JOB:
Can you lay out every line of the listing below as a Markdown table with the columns Row and Line, numbering the rows, skipping blank lines, and leaving the pictures out?

Stored data entries:
----------

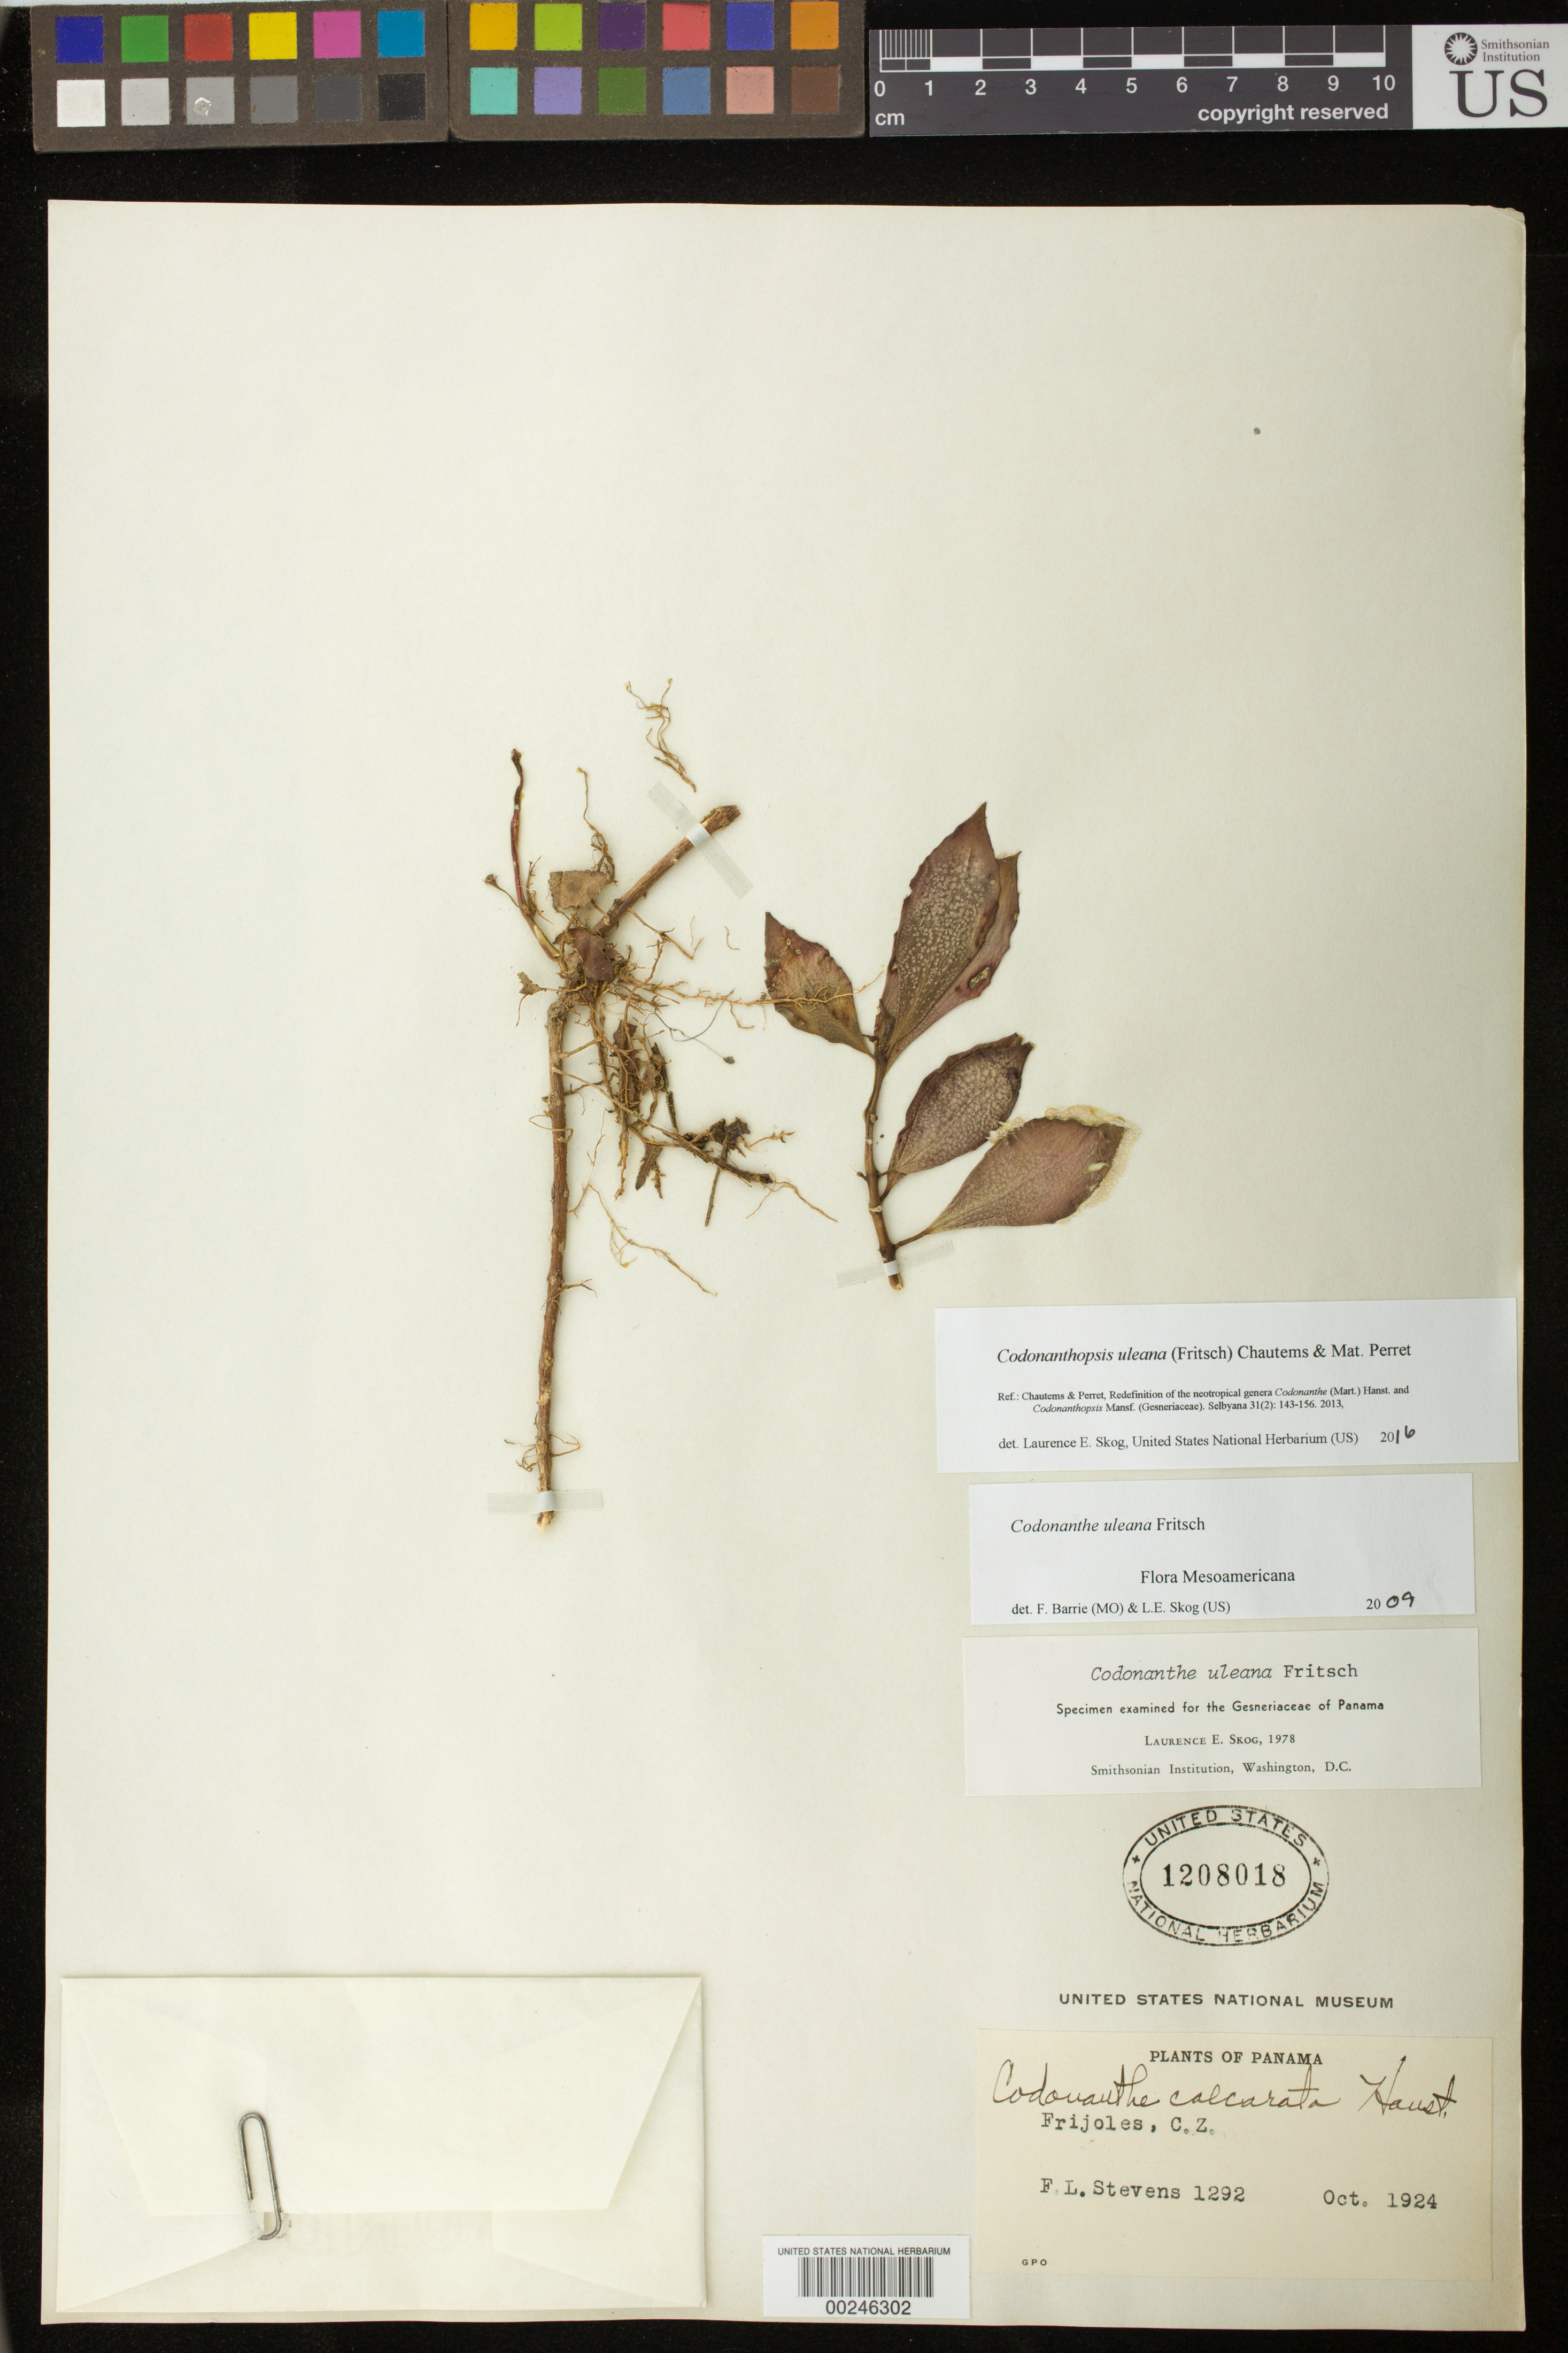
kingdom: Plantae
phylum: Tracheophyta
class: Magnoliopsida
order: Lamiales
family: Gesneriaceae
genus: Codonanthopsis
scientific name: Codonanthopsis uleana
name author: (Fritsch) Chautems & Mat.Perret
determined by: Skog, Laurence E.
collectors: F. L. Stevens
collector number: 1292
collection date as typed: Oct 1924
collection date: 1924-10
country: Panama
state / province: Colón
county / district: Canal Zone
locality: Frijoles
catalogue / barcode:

----------

RESULT FOR THIS TASK:
| Row | Line |
|---|---|
| 1 | kingdom: Plantae |
| 2 | phylum: Tracheophyta |
| 3 | class: Magnoliopsida |
| 4 | order: Lamiales |
| 5 | family: Gesneriaceae |
| 6 | genus: Codonanthopsis |
| 7 | scientific name: Codonanthopsis uleana |
| 8 | name author: (Fritsch) Chautems & Mat.Perret |
| 9 | determined by: Skog, Laurence E. |
| 10 | collectors: F. L. Stevens |
| 11 | collector number: 1292 |
| 12 | collection date as typed: Oct 1924 |
| 13 | collection date: 1924-10 |
| 14 | country: Panama |
| 15 | state / province: Colón |
| 16 | county / district: Canal Zone |
| 17 | locality: Frijoles |
| 18 | catalogue / barcode: |